On expliquera alors la défaite des progressistes par le fait que le peuple tunisien est en majorité conservateur, rattaché aux valeurs traditionnelles, etc ... Pourtant, rappelez vous de 2011: au lendemain de la révolution, les premiers sondages étaient clairs: Ahmed Néjib Chebbi était le candidat favori des Tunisiens.

Ce n'est qu'après, et à cause d'erreurs stratégiques monumentales du PDP que les islamistes sont passés devant. En 2014, le seul candidat islamiste, avait récolté 33% des voix au premier tour. Un tiers de la population. On pourra alors m'objecter que ceux qui ont voté Caïd Essebsi n'étaient pas progressistes pour autant, cela reste vrai. Cependant, ces gens là, entre un candidat islamiste, et n'importe quel autre candidat, choisiront toujours le deuxième, car ils sont foncièrement anti-islamistes.

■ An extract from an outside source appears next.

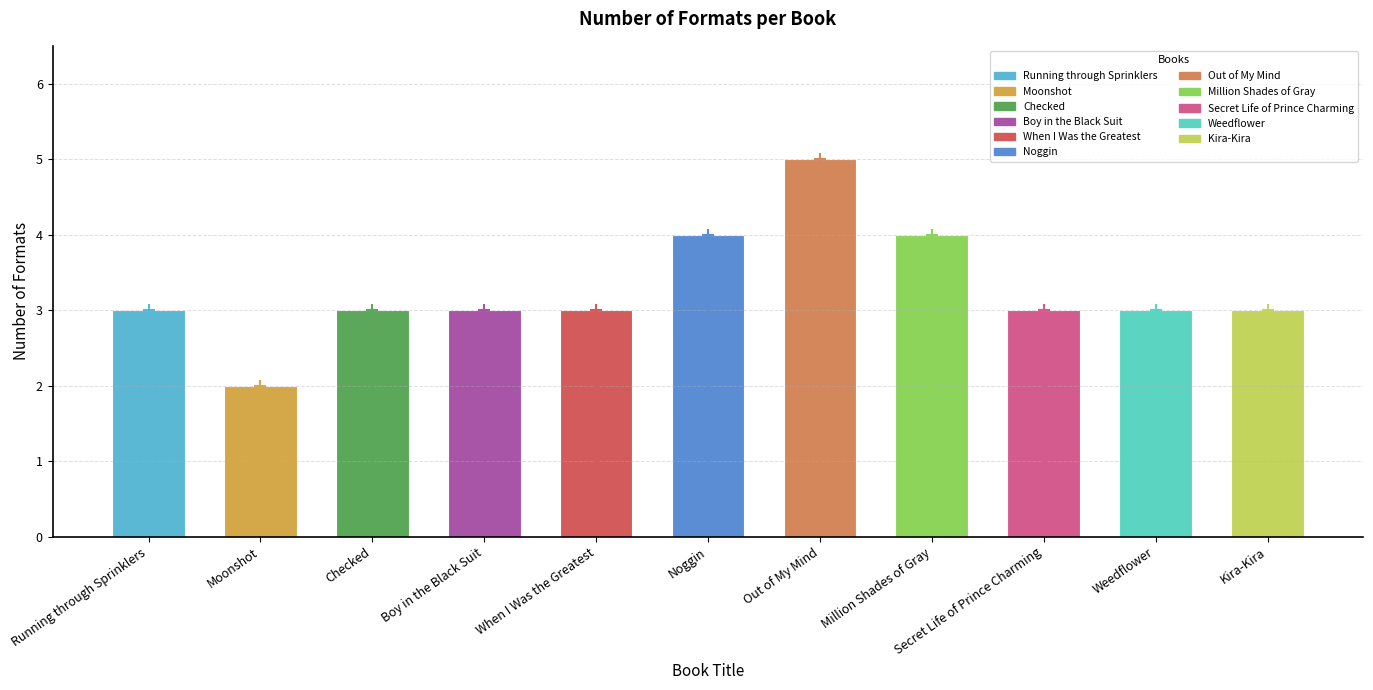

Count the values in the range 3 to 4.

9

Le problème ne réside donc pas dans la population, mais dans l'organisation des partis. Dans mon titre j'ai évoqué le terme "gauche", mais pour être plus précis, je parlais des progressistes. En effet, la division économique droite/gauche n'a aucun sens en Tunisie, car les gens votent pour des visions de sociétés et non pour des programmes économiques. La droite tunisienne se réfère donc aux conservateurs, la gauche quant à elle, aux progressistes.

Le plus triste dans tout cela, c'est que les progressistes préfèrent se rapprocher des islamistes plutôt que d'assumer leur rôle de contrepoids. Ils l'expliqueront par plusieurs arguments: union nationale, intérêt du pays, calculs du nombre de sièges, etc ... Quel a été le résultat? Ettakatol a été trucidé en 2011, et Nidaa a implosé en 2014.

Malgré cela, je reste optimiste. Les islamo-conservateurs sont minoritaires dans la population.

Notre gauche a donc besoin de se rassembler, au sein d'un seul et même front. Ce front ira puiser ses voix chez les 65% d'abstentionnistes en leur proposant un réel changement et en leur redonnant foi en la politique.

Mais sans faire les erreurs du passé, ce front devra être construit sur des bases démocratiques. Elle aura besoin d'une vision de société commune: une société moderne, où la citoyenneté occupe une place plus importante que l'appartenance religieuse.

Économiquement, dans le cadre de la mondialisation, la Tunisie, petit pays qu'elle est n'a pas plusieurs choix devant elle, elle doit s'insérer dans ce processus, attirer les investissements étrangers, mais en même temps protéger son économie locale et savoir mesurer son degré d'insertion.

C'est dans cette optique là qu'une diversité dans la composition économique, que tout le monde avançait comme le principal frein à l'union peut devenir un atout dans la mesure et la non exagération.

Ce parti saura aussi encourager la démocratisation de la culture, un enseignement tourné vers les langues, la culture générale, et l'ouverture d'esprit, les premiers fondements d'une société moderne.

Un grand parti progressiste tunisien est possible. Le seul frein à sa constitution est l'ego et l'individualisme de la classe politique. Regardez comment vos adversaires s'unissent, regardez comment ils s'organisent.

Si vous persistez dans votre égoïsme, vous n'arriverez jamais à les concurrencer, vous resterez à jamais de petits partis, des "zéro virgule", qui pour arriver au pouvoir, devront s'agenouiller devant les conservateurs, limitant ainsi leur marge de manœuvre.

Alors, quitte à vous agenouiller, agenouillez-vous devant les autres progressistes. Faites des concessions dès maintenant, avec vos semblables, cela vaut mieux que de les faire après les élections, avec vos adversaires.